Nearly 40 percent of 288 Fortune 500 companies studied paid zero or less in U.S.income taxes in at least one year.


The Beltway view that a relatively high corporate income tax puts the United States at a competitive disadvantage is false, the authors of ' The Sorry State of Corporate Taxes,' a study released Tuesday, contend.


Many U.S.-based companies doing a lot of business abroad apparently pay a good deal more taxes overseas than they do here. Of 125 Fortune 500 corporations with foreign pretax profits of at least 10 percent of their total worldwide pretax profits from 2008 through 2012, two-thirds paid higher corporate tax rates to foreign governments where they operate (27.3 percent) than they paid in the U.S. on their U.S. profits (15.8 percent), according to the study by the Citizens for Tax Justice (CTJ) and The Institute on Taxation and Economic Policy (ITEP).


Further, the effective foreign tax rate on the 125 companies was 2.7 percentage points higher than their effective tax rate in the United States, according to the study, which looks at the profits and U.S. federal income taxes of the 288 Fortune 500 companies that have been consistently profitable in each of the five years between 2008 and 2012.


'Corporate lobbyists incessantly claim that our corporate tax rate is too high, and that it's not 'competitive' with the rest of the world,' Robert McIntyre, director of Citizens for Tax Justice and the report's lead author, said in a press release. On the contrary, he added: 'Most multinationals are paying lower tax rates here in the United States than they pay on their foreign operations.'


CTJ and ITEP, which both identify themselves as non-partisan research and advocacy groups, released the study a day before House Ways and Means Committee Chairman Dave Camp (R-MI) released sweeping draft legislation aimed at reforming the nation's federal tax system.


Among other reforms, the two groups are urging Congress to consider repealing a federal tax rule that enables U.S. corporations to defer their U.S. taxes on their offshore earnings. A repeal would mean that 'there would be no tax incentive to shift profits to offshore tax havens or jobs to lower-tax countries,' according to the study.


Similarly, in the press release announcing his bill, Camp says it would modernize the international tax system 'for the first time in more than 50 years while protecting jobs, wages and profits from being shipped overseas.'


Camp's major proposal, however, would cut the current corporate tax rate from 35 percent to 25 percent.
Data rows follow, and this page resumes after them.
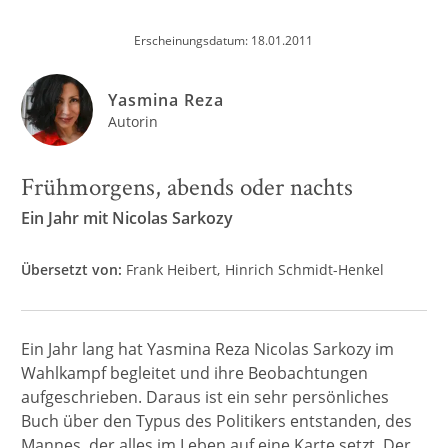
Erscheinungsdatum: 18.01.2011
Yasmina Reza
Autorin
Frühmorgens, abends oder nachts
Ein Jahr mit Nicolas Sarkozy
Übersetzt von:
Frank Heibert
Hinrich Schmidt-Henkel
Ein Jahr lang hat Yasmina Reza Nicolas Sarkozy im
Wahlkampf begleitet und ihre Beobachtungen
aufgeschrieben. Daraus ist ein sehr persönliches
Buch über den Typus des Politikers entstanden, des
Mannes, der alles im Leben auf eine Karte setzt. Der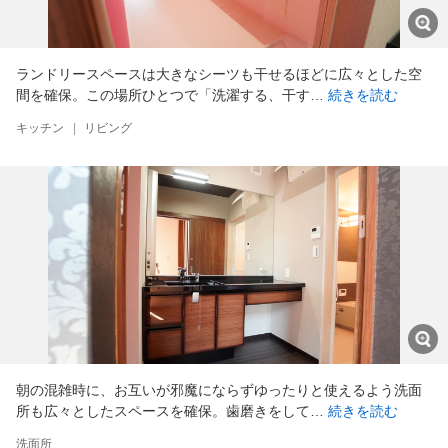
ランドリースペースは大きなシーツも干せるほどに広々とした空
間を確保。この場所ひとつで「洗濯する、干す…
続きを読む
キッチン
|
リビング
朝の混雑時に、お互いが邪魔にならずゆったりと使えるよう洗面
所も広々としたスペースを確保。歯磨きをして…
続きを読む
洗面所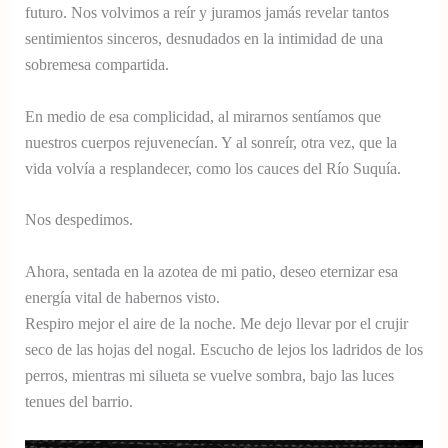
futuro. Nos volvimos a reír y juramos jamás revelar tantos
sentimientos sinceros, desnudados en la intimidad de una
sobremesa compartida.
En medio de esa complicidad, al mirarnos sentíamos que
nuestros cuerpos rejuvenecían. Y al sonreír, otra vez, que la
vida volvía a resplandecer, como los cauces del Río Suquía.
Nos despedimos.
Ahora, sentada en la azotea de mi patio, deseo eternizar esa
energía vital de habernos visto.
Respiro mejor el aire de la noche. Me dejo llevar por el crujir
seco de las hojas del nogal. Escucho de lejos los ladridos de los
perros, mientras mi silueta se vuelve sombra, bajo las luces
tenues del barrio.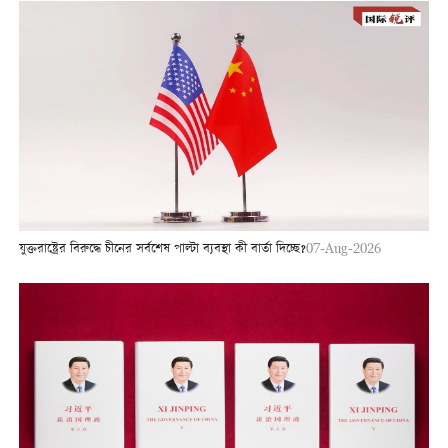
যুক্তরাষ্ট্রের বিরুদ্ধে চীনের সর্বশেষ পাল্টা ব্যবস্থা কী বার্তা দিচ্ছে?
07-Aug-2026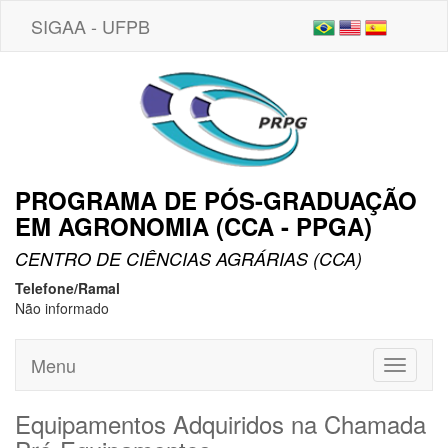
SIGAA - UFPB
PROGRAMA DE PÓS-GRADUAÇÃO
EM AGRONOMIA (CCA - PPGA)
CENTRO DE CIÊNCIAS AGRÁRIAS (CCA)
Telefone/Ramal
Não informado
Menu
Toggle
navigati
Equipamentos Adquiridos na Chamada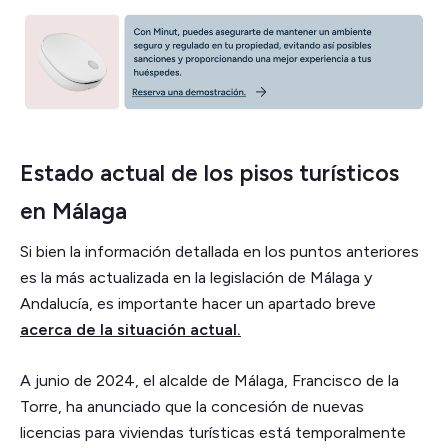
Estado actual de los pisos turísticos
en Málaga
Si bien la información detallada en los puntos anteriores
es la más actualizada en la legislación de Málaga y
Andalucía, es importante hacer un apartado breve
acerca de la situación actual.
A junio de 2024, el alcalde de Málaga, Francisco de la
Torre, ha anunciado que la concesión de nuevas
licencias para viviendas turísticas está temporalmente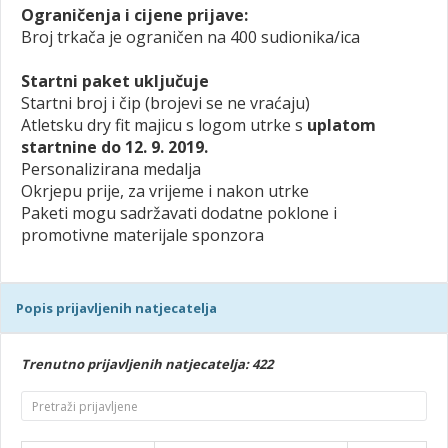
Ograničenja i cijene prijave:
Broj trkača je ograničen na 400 sudionika/ica
Startni paket uključuje
Startni broj i čip (brojevi se ne vraćaju)
Atletsku dry fit majicu s logom utrke s
uplatom
startnine do 12. 9. 2019.
Personalizirana medalja
Okrjepu prije, za vrijeme i nakon utrke
Paketi mogu sadržavati dodatne poklone i
promotivne materijale sponzora
Popis prijavljenih natjecatelja
Trenutno prijavljenih natjecatelja: 422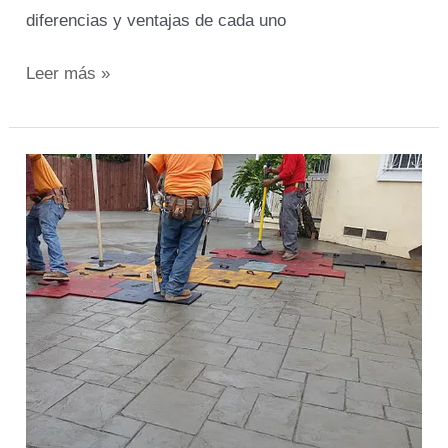
diferencias y ventajas de cada uno
Leer más »
¿Cuándo
está
el
hormigón
listo
para
ser
estampado?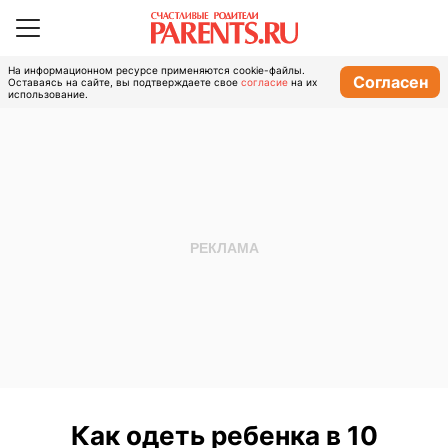
На информационном ресурсе применяются cookie-файлы.
Согласен
Оставаясь на сайте, вы подтверждаете свое
согласие
на их
использование.
Как одеть ребенка в 10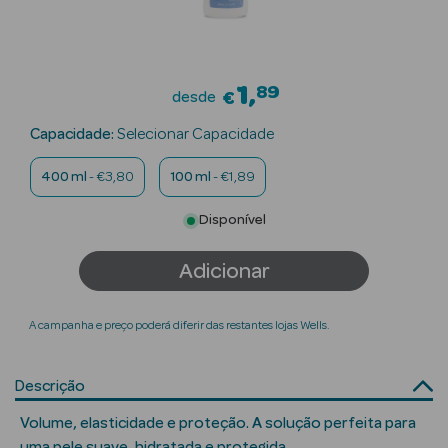
Beauty Season
Cuidados de
Cabelo
1
89
desde
€
Beauty Season
Capacidade:
Selecionar Capacidade
Maquilhagem
400 ml
- €3,80
100 ml
- €1,89
Beauty Season
Disponível
Maquilhagem
Luxo
Adicionar
Beauty Season
Nutricosmética
A campanha e preço poderá diferir das restantes lojas Wells.
Beauty Season
Perfumes
Descrição
Volume, elasticidade e proteção. A solução perfeita para
Beauty Season
uma pele suave, hidratada e protegida.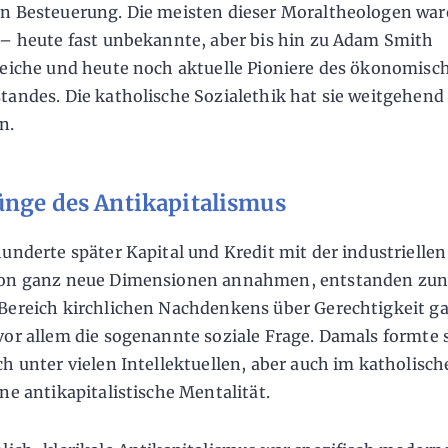
n Besteuerung. Die meisten dieser Moraltheologen wa
 – heute fast unbekannte, aber bis hin zu Adam Smith
reiche und heute noch aktuelle Pioniere des ökonomisc
tandes. Die katholische Sozialethik hat sie weitgehend
n.
ünge des Antikapitalismus
hunderte später Kapital und Kredit mit der industriellen
ion ganz neue Dimensionen annahmen, entstanden zun
Bereich kirchlichen Nachdenkens über Gerechtigkeit g
vor allem die sogenannte soziale Frage. Damals formte 
ch unter vielen Intellektuellen, aber auch im katholisc
ine antikapitalistische Mentalität.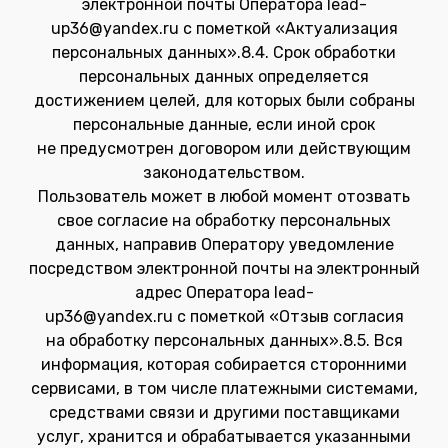
электронной почты Оператора lead-
up36@yandex.ru с пометкой «Актуализация
персональных данных».8.4. Срок обработки
персональных данных определяется
достижением целей, для которых были собраны
персональные данные, если иной срок
не предусмотрен договором или действующим
законодательством.
Пользователь может в любой момент отозвать
свое согласие на обработку персональных
данных, направив Оператору уведомление
посредством электронной почты на электронный
адрес Оператора lead-
up36@yandex.ru с пометкой «Отзыв согласия
на обработку персональных данных».8.5. Вся
информация, которая собирается сторонними
сервисами, в том числе платежными системами,
средствами связи и другими поставщиками
услуг, хранится и обрабатывается указанными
That wouldn't make much difference to many big, profitable, public U.S. companies, according to the study, which found the companies examined paid an effective federal income tax rate of 19.4 percent over the five-year period. About a third of the companies (93), paid an effective tax rate of less than ten percent.


Twenty-six companies, including Boeing, General Electric, Priceline.com and Verizon paid no federal income tax over the five-year period. Wells Fargo, AT&T, IBM, General Electric and Verizon received over $77 billion in tax breaks during that time.


Nearly 40 percent of the companies studied (111) paid zero or less in federal income taxes in at least one year.


The industry sectors with the lowest effective corporate tax rates were utilities (2.9 percent), industrial machinery (4.3 percent), telecommunications (9.8 percent), oil, gas and pipelines (14.4 percent), transportation (16.4 percent), aerospace and defense (16.7 percent) and financial (18.8 percent).